Photo: Joanna Venditti

It wasn’t until I embraced the beauty of it that I was able to shed the guilt and the frustration, allowing myself to celebrate steadying my wobbly plates. The next day I am ready to put my boxing gloves on once again, to jump to the next problem.

father and daughters

 

Photo: Joanna Venditti

Here are some of our “wobbly plate” moments that I cherish more than any meal I’ve prepared. More than the tidy, museum-worthy moments my house has boasted and more than any beautifully curated craft I have prepared.

When my first child, Holden, was young, he had a language delay. Initially when this delay and a few other struggles presented itself, it almost destroyed our family. We were so blindsided and consumed by this that we almost stopped living for a few years. I emerged myself in helping him overcome his challenges, which he has. But I also learned from this experience that losing myself and neglecting my other relationships while trying to help my child isn't best. I had to pull myself out of a depression after this. But going through this first real problem has helped prepare me for many more along the way. I am so very proud of Holden for not only conquering this hurdle, but also becoming a shining beacon for other children struggling. You can read more about Holden's story on my blog: With early intervention my child has gone from hating life to being the life of the party.

Photo: Joanna Venditti

When my daughter Beau turned four, my once bubbly, independent and fierce child became so anxious and lost all of her confidence. She wouldn't leave my side and lost the ability to enjoy life outside of our home. This broke my heart.
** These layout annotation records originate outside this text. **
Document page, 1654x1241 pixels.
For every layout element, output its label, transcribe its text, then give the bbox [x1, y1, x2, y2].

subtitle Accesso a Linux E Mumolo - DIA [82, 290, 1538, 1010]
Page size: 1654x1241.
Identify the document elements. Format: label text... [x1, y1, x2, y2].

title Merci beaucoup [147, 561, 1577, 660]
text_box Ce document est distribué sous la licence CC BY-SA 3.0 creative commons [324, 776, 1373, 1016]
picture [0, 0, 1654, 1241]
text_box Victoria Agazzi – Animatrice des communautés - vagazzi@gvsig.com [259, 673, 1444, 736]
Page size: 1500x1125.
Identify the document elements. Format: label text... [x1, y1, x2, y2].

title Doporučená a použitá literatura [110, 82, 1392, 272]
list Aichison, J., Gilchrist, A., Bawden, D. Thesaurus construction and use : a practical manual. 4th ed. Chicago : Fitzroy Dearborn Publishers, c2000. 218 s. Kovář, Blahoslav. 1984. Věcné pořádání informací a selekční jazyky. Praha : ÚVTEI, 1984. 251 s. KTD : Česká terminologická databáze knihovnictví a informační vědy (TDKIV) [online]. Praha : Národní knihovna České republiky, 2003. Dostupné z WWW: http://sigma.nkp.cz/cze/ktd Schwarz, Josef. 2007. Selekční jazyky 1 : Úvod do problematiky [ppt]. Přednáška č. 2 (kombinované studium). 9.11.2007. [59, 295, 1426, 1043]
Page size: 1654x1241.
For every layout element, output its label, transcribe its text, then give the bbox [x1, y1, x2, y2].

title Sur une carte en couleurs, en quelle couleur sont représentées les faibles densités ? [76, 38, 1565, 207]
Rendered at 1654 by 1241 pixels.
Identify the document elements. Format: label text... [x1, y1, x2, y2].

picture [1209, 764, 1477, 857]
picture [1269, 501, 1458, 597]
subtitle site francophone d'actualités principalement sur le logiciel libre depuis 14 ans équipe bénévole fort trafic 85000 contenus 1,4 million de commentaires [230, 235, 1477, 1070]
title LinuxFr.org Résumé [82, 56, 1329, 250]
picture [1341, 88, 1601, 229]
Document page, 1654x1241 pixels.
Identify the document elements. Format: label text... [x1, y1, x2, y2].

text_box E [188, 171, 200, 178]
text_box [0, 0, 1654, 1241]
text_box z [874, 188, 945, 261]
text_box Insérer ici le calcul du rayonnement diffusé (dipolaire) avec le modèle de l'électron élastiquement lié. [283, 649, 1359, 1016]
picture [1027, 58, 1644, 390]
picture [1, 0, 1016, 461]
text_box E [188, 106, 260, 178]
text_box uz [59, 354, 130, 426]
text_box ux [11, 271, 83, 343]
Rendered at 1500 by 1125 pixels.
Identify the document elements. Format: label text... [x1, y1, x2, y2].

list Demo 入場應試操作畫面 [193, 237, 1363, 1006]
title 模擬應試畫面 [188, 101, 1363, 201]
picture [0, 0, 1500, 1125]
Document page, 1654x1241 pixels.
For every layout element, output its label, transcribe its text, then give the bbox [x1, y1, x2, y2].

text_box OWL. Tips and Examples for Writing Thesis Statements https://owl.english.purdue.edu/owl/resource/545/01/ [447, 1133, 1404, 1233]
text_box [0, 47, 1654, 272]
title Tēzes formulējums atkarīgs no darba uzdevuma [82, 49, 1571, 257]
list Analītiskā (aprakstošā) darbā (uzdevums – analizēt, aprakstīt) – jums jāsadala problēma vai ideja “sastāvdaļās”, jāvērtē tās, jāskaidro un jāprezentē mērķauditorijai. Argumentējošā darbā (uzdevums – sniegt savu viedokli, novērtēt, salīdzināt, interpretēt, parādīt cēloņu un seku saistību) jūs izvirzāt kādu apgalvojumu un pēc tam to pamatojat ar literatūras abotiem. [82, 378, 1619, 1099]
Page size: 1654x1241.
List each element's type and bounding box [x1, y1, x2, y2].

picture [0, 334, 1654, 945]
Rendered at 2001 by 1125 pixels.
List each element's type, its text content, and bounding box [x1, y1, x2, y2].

It took over a year to really help her find her confidence and enjoy life again. I look at her lately and just beam as she is maturing so quickly before my eyes. You can read more about Beau's story on my blog: I regret having our four-year-old visit me in the hospital after giving birth.

Photo: Joanna Venditti

From the moment she was born, Everly, one of my twins, was our wobbly plate right up until she was eight weeks old. It began with her sudden drops in weight and ended with a fructose intolerance (which also afflicted her twin, but not as severe), which resulted in me having to stop breastfeeding early. It was during this sleep-deprived, excruciatingly stressful time that I felt my mind start to shatter. This stretch of time was one of the hardest moments in my life. But I truly feel like it has become a part of me, and I would never give away this experience. You can read more about Everly's story on my blog: Postpartum depression, fructose intolerance and why I stopped breastfeeding my twins.

Photo: Joanna Venditti

Most recently, I would say that Mia, Everly's twin has been struggling a little. Mia is a silly two-year-old that loves hamming it up and making everyone laugh. But unlike her twin, Everly, who has been fiercely independent since very early on, Mia has been stuck in limbo between wanting to be a big girl and still holding onto being a baby. Although I am perfectly fine with Mia taking her time, this has resulted in her being very attached to me and rejecting other people. I am giving her lots of extra cuddles and making sure I don't expect from her, the same things I do from her twin. You can watch as Mia recently gave up her pacifier on one of our latest vlogs: A big Milestone.

Photo: Joanna Venditti

Every evening, I lay in bed and replay our day. I think about the extra attention I gave to the kids who needed it and what I can do for them the next day to keep them moving forward. I also think about the kids that had to be a little extra patient that day and make a mental note to give them extra attention and praise them on their accomplishments.

It’s not a perfect balance, and I don’t think it ever will be. But each day I will get up and keep my plates spinning.